Jimmie Vaughan - Baby, Please Come Home (2019) Recensione



È sul mercato da un po’ di tempo Baby, Please Come Home, il ritorno in studio di registrazione di Jimmie Vaughan.


Per cominciare, ho una confessione da fare a proposito di Jimmie Vaughan che probabilmente mi costerà la disapprovazione di tanti appassionati di blues: ho sempre preferito la visione della musica del diavolo di Jimmie a quella del ben più celebre fratello, il compianto Steve Ray.
Maggiore di pochi anni rispetto a Steve, Jimmie ha senz’altro l’indubbio merito di aver avviato alla chitarra elettrica il fratello minore in quel di Austin, Texas.
Ora, immaginatevi il Texas degli anni ’60 e ’70. Avete mai visto un episodio de La Vita Secondo Jim? Ecco, ci siamo. Football americano, muscle car, birra gelata, donne ai fornelli e un approccio alla politica che farebbe sembrare Trump un giovane comunista di Lotta Continua. E il blues, come unica cosa da salvare.
Il buon Jimmie non fa eccezione – anni fa ha  anche sostenuto la campagna elettorale del repubblicano Ron Paul – tanto che ha iniziato a suonare la chitarra elettrica dopo che un infortunio piuttosto serio gli impedì di proseguire nel football.
Attivo dalla fine degli anni sessanta, nel 1974 fonda i Fabulous Thunderbirds, pub band che si fa le ossa suonando un rock blues tanto grezzo quanto efficace per tutto il sud. Ma il destino di Jimmie è sempre a un passo e mezzo dal grande successo, così, mentre Steve Ray infiamma i palchi di mezzo mondo e affronta l’immancabile calvario di fama, droga e stravizi da rockstar, i Thunderbirds centrano la grande hit solo nel 1986. Il pezzo è Tuff Enuff, il sound non ha resistito all’avvento dei patinati anni ‘80 e si è fatalmente levigato, risultando ben lontano da quello grezzo e sincero degli esordi. Al punto che Jimmie, appena assaporato un po’ di successo, abbandona il progetto. Passano quattro anni e di nuovo la celebrità sembra a portata di mano: Steve Ray si è ripulito ed è tornato ai fasti di un tempo, quando i due realizzano assieme Family Style. Di nuovo, però, il destino rema contro; intanto, il disco è ben al di sotto delle aspettative e del resto è pure vero che Steve Ray non ha mai brillato troppo per la scrittura dei pezzi. Ma la tegola più pesante arriva poco prima dell’uscita dell’LP: il famoso, tragico schianto in elicottero sull’Alpine Valley e Steve non c’è più.
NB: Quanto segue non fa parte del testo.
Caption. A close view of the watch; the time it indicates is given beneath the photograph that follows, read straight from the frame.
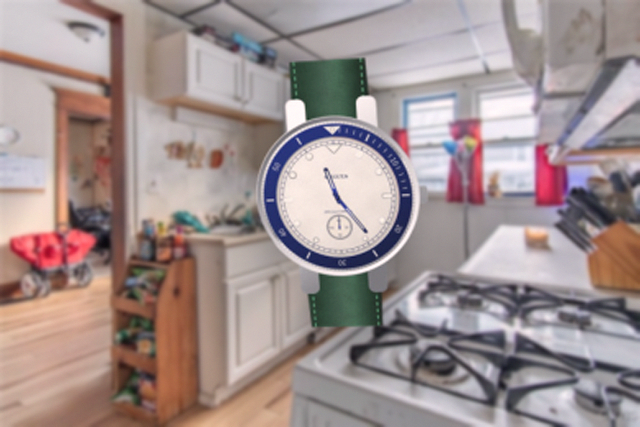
11:24
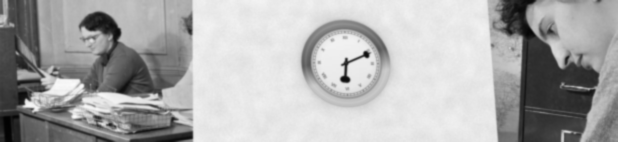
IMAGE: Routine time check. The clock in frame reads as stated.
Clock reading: 6:11
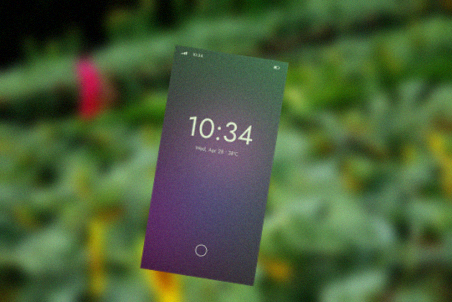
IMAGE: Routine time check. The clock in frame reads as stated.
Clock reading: 10:34
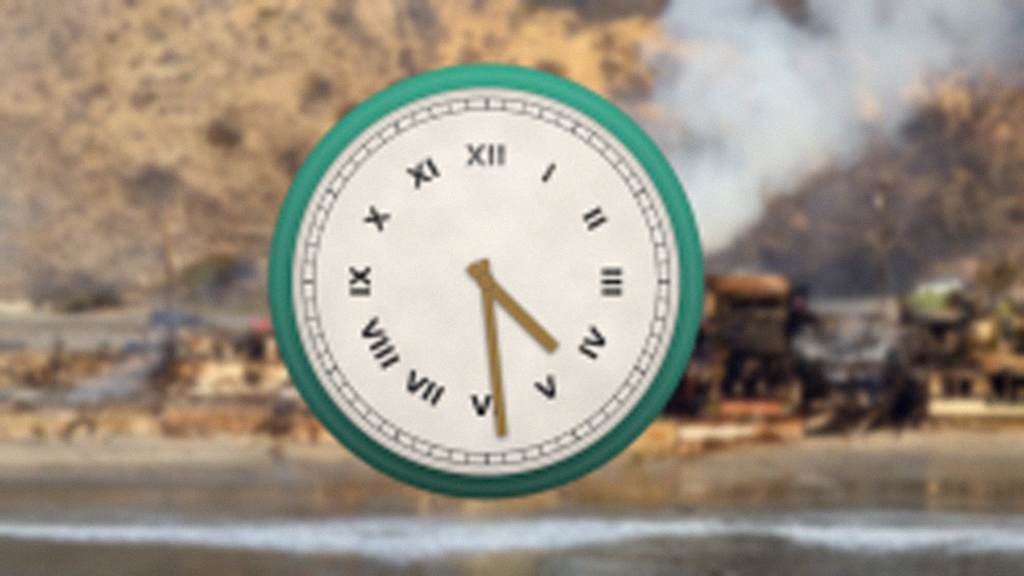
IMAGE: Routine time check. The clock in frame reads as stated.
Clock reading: 4:29
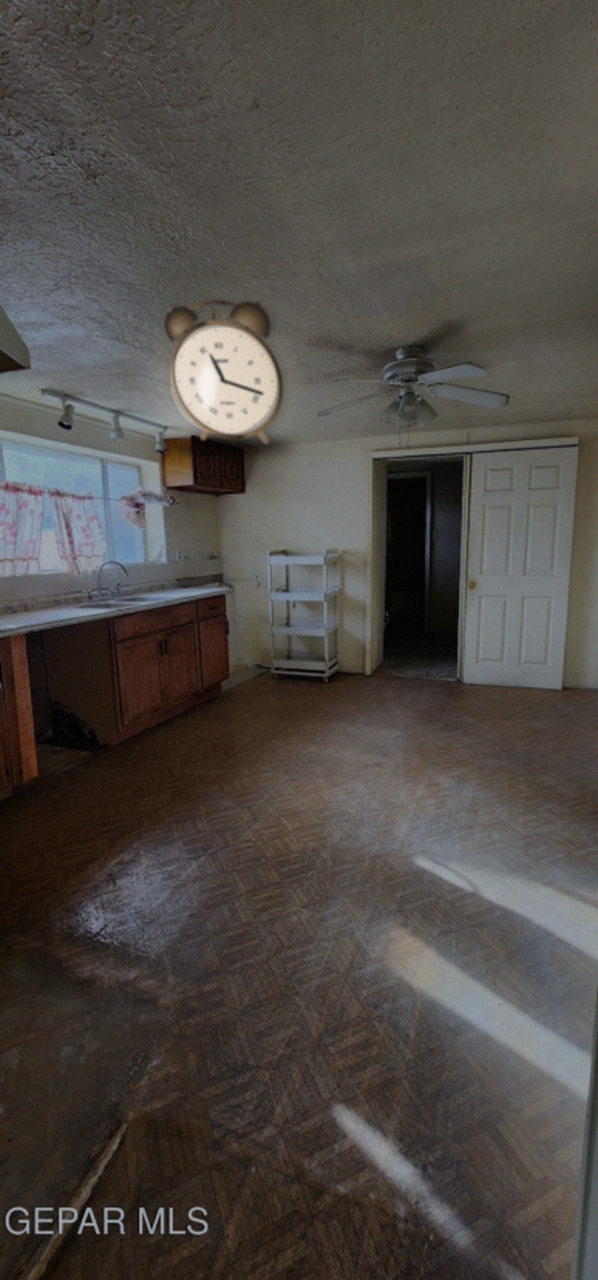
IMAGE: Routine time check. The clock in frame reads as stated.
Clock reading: 11:18
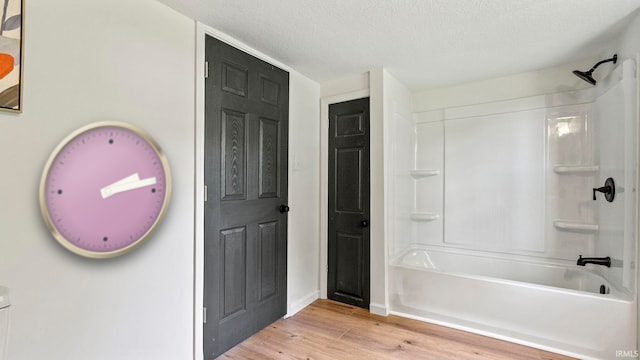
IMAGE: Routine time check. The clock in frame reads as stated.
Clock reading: 2:13
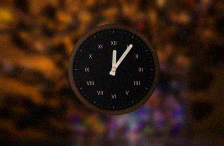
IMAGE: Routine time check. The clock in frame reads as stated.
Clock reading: 12:06
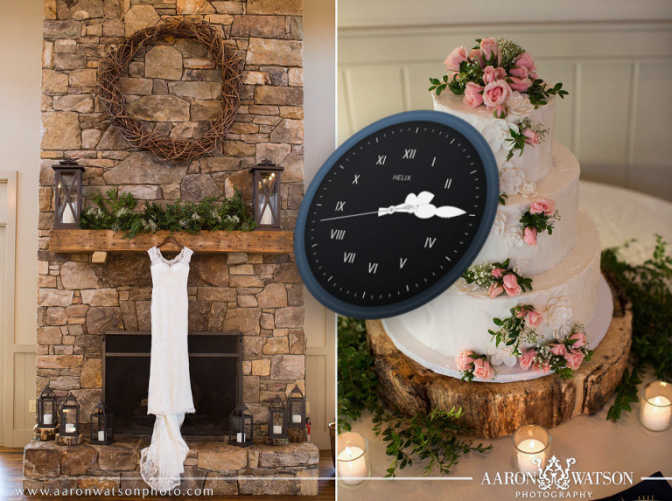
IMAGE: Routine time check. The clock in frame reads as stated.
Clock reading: 2:14:43
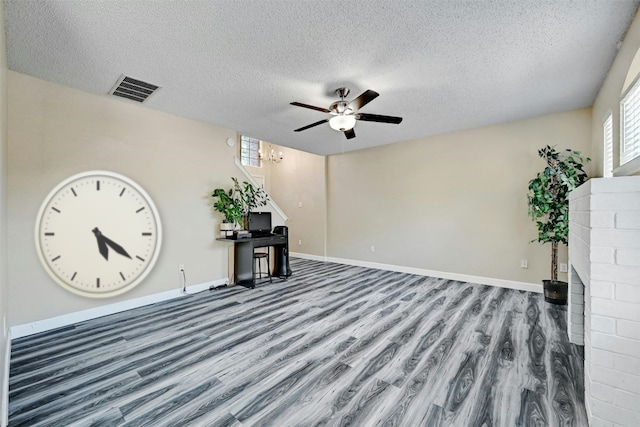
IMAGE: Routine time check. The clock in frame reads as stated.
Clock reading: 5:21
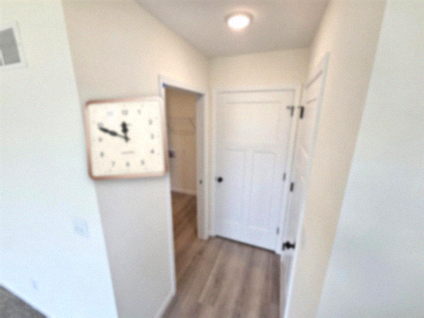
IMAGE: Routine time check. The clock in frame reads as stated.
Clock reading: 11:49
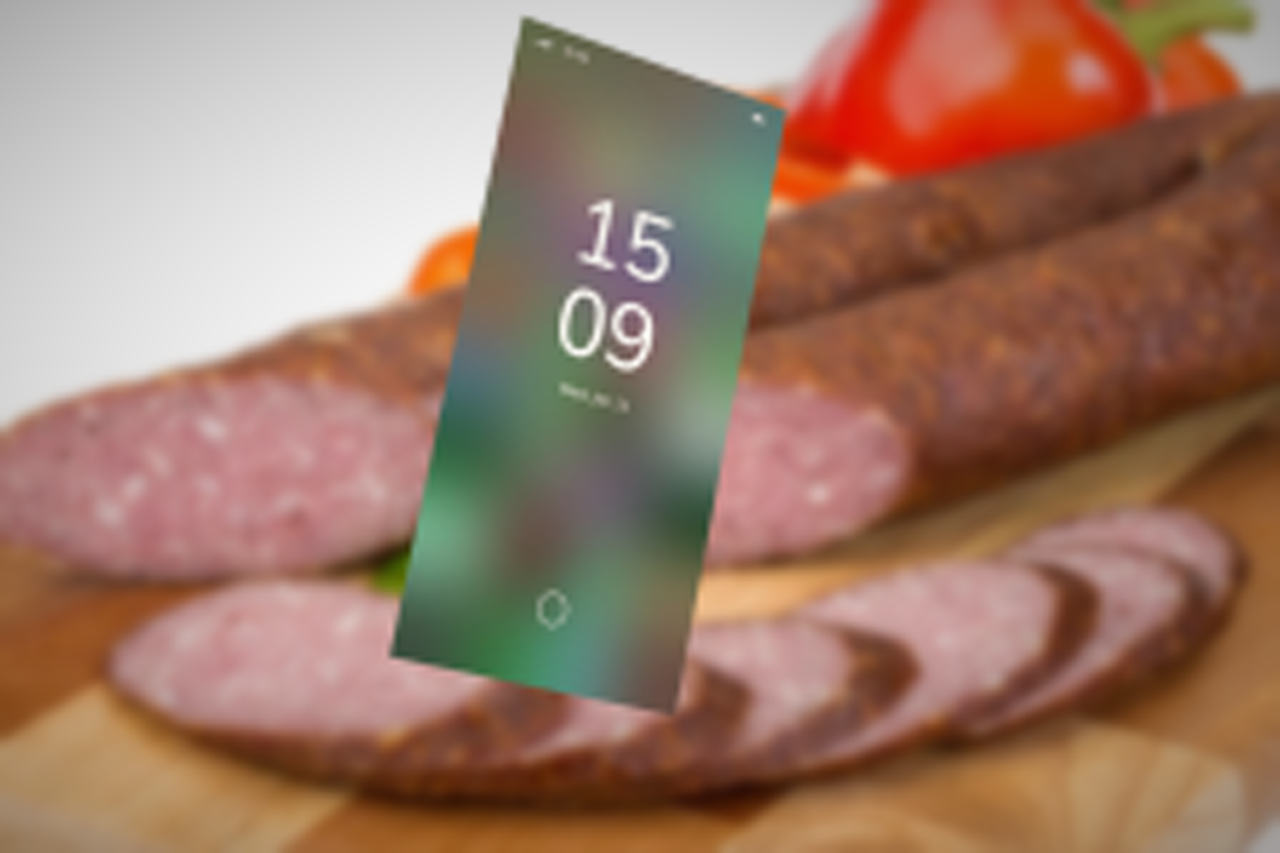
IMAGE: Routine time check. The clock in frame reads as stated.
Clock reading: 15:09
La carriera solista di Jimmie Vaughan da allora conta una manciata di album, spesso separati da parecchi anni, sempre all’insegna di una grande qualità e rispetto per le radici. E sempre ben lontana dai grandi numeri, nonostante Jimmie goda della grande stima di colleghi come Eric Clapton, che lo vuole quasi sempre a fianco nel suo Crossroads Festival.
Baby, Please Come Home è proprio il titolo giusto per questa nuova raccolta: ascoltare la Stratocaster di Vaughan – immutabile negli anni – e la sua bella voce è esattamente come tornare nella nostra casa di bambini. Tutto sembra così vicino, cambiato però sempre uguale. Il lavoro è costituito da cover – da T-Bone Walker a Clarence “Gatemouth” Brown – ma poco importa. Nel blues, come nel jazz, interessa più l’esecuzione dell’originalità dei pezzi. E in questo Jimmie non delude. Il sound della sua Fender è inconfondibile, secco e pulito – tanto che sembra più di sentire una Telecaster – e la voce è adattissima ai suoi tipici shuffle e jump blues. I lick di chitarra su cui si muove Vaughan sono sempre gli stessi, eppure ogni volta suonano irresistibili alle orecchie dell’appassionato di blues. Se Steve Ray era l’ideale prosecuzione di un discorso iniziato da Albert King e proseguito da Jimi Hendrix, una vera cascata di note che seppelliva l’ascoltatore, si può dire che il lavoro di Jimmie parta dalle stesse basi ma tornando indietro, addirittura scarnificando il sound dei maestri. Se volete la cifra esatta dello stile di Jimmie, ascoltate Hold It, lo strumentale posto a metà disco: la sua chitarra rilassata e si intreccia alle note di un vecchio organo Hammond. Sembra la house band di un locale di spogliarello di Austin che tenta di emulare – in modo grezzo – l’organo di Booker T e la Telecaster di Steve Cropper.
In definitiva, Baby, Please Come Home è un disco per appassionati, vivamente sconsigliato a chi cerca innovazione e contenuti profondi. Per tutti gli altri – che lo so, saranno pochi – una goduria.